** Tasks to carry out **
- 1) Using the article on the 2010 Jefferson County, Missouri executive election, explain in one to three sentences why the 2010 race was the first election for the County Executive position.
- 2) Reproduce the part of the article on the 2010 Jefferson County executive election starting with "The 2010 Jefferson" and going on through "won 6 percent.".
- 3) Answer these questions from the article on the 2010 Jefferson County, Missouri executive election:
(a) On what date did the election take place?
(b) Whom did Randy Holman defeat in the Democratic primary?
(c) How many popular votes did Dan McCarthy receive?

##### Source text

2010 Jefferson County, Missouri Executive election
| Nominee | Ken Waller | Randy Holman | Dan McCarthy |
| Party | Republican | Democratic | Libertarian |
| Popular vote | 31,378 | 29,877 | 3,680 |
| Percentage | 48.32% | 46.01% | 5.67% |
| County Executive before election Position established | Elected County Executive Ken Waller Republican |

= 2010 Jefferson County, Missouri Executive election =

The 2010 Jefferson County, Missouri Executive election took place on November 2, 2010. The 2010 election was the first election for the position after voters approved the County Charter in the 2008 election, which temporarily converted the County Commission into a Board of Executives until the County Executive and a full, seven-member County Council could be elected.

In the Democratic primary, County Assessor Randy Holman defeated Chuck Banks, a member of the Board of Executives, in a landslide. Former County Treasurer Ken Waller won the Republican primary over businessman Avery Fortenberry, and faced Holman in the general election. Waller narrowly defeated Holman, winning 48 percent of the vote to Holman's 46 percent, while Libertarian Dan McCarthy won 6 percent.

##########
##### Material provided

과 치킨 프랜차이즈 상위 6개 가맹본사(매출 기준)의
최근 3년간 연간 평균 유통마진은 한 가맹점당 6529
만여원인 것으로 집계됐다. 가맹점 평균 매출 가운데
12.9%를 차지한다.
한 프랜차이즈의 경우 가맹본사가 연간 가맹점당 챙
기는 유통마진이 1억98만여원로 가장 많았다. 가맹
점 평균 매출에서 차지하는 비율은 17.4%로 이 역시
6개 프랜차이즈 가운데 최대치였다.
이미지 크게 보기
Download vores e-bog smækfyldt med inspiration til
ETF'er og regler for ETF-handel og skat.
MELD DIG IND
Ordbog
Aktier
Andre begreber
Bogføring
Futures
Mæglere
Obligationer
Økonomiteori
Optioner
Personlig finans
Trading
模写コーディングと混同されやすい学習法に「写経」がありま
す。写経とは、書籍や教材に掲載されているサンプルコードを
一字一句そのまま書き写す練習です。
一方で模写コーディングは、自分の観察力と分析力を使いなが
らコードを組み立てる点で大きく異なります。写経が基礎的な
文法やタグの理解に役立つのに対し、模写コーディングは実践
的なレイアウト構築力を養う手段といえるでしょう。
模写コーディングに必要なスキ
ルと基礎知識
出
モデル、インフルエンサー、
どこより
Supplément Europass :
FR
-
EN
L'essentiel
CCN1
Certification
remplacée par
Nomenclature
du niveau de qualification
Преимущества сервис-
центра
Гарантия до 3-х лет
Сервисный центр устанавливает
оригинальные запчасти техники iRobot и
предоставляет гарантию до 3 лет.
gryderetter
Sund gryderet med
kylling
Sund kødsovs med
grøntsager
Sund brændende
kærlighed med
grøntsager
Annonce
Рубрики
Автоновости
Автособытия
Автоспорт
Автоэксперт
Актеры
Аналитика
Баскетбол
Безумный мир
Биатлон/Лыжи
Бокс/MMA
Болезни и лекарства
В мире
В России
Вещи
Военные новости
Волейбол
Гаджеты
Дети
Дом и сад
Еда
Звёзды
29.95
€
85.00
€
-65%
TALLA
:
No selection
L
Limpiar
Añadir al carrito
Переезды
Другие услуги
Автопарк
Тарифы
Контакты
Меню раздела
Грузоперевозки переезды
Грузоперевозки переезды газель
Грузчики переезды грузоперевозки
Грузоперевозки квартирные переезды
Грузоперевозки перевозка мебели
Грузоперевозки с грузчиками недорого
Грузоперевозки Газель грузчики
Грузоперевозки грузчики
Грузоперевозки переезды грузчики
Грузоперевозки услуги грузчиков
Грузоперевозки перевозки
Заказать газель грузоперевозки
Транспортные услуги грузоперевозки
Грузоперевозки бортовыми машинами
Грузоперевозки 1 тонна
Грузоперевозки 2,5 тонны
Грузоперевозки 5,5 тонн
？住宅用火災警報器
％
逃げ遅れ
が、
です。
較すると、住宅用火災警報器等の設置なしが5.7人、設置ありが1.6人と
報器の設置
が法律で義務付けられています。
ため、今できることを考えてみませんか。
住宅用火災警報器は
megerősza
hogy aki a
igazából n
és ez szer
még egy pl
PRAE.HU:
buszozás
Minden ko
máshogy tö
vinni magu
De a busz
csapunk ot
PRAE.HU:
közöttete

##########

** Numbered responses **
- 1) In 2008, voters approved the County Charter, and the 2010 election was the first one for the position after that. The charter temporarily turned the County Commission into a Board of Executives until a County Executive and a full seven-member County Council could be elected.

- 2)
The 2010 Jefferson County, Missouri Executive election took place on November 2, 2010. The 2010 election was the first election for the position after voters approved the County Charter in the 2008 election, which temporarily converted the County Commission into a Board of Executives until the County Executive and a full, seven-member County Council could be elected.

In the Democratic primary, County Assessor Randy Holman defeated Chuck Banks, a member of the Board of Executives, in a landslide. Former County Treasurer Ken Waller won the Republican primary over businessman Avery Fortenberry, and faced Holman in the general election. Waller narrowly defeated Holman, winning 48 percent of the vote to Holman's 46 percent, while Libertarian Dan McCarthy won 6 percent.

- 3)
(a) November 2, 2010
(b) Chuck Banks, a member of the Board of Executives
(c) 3,680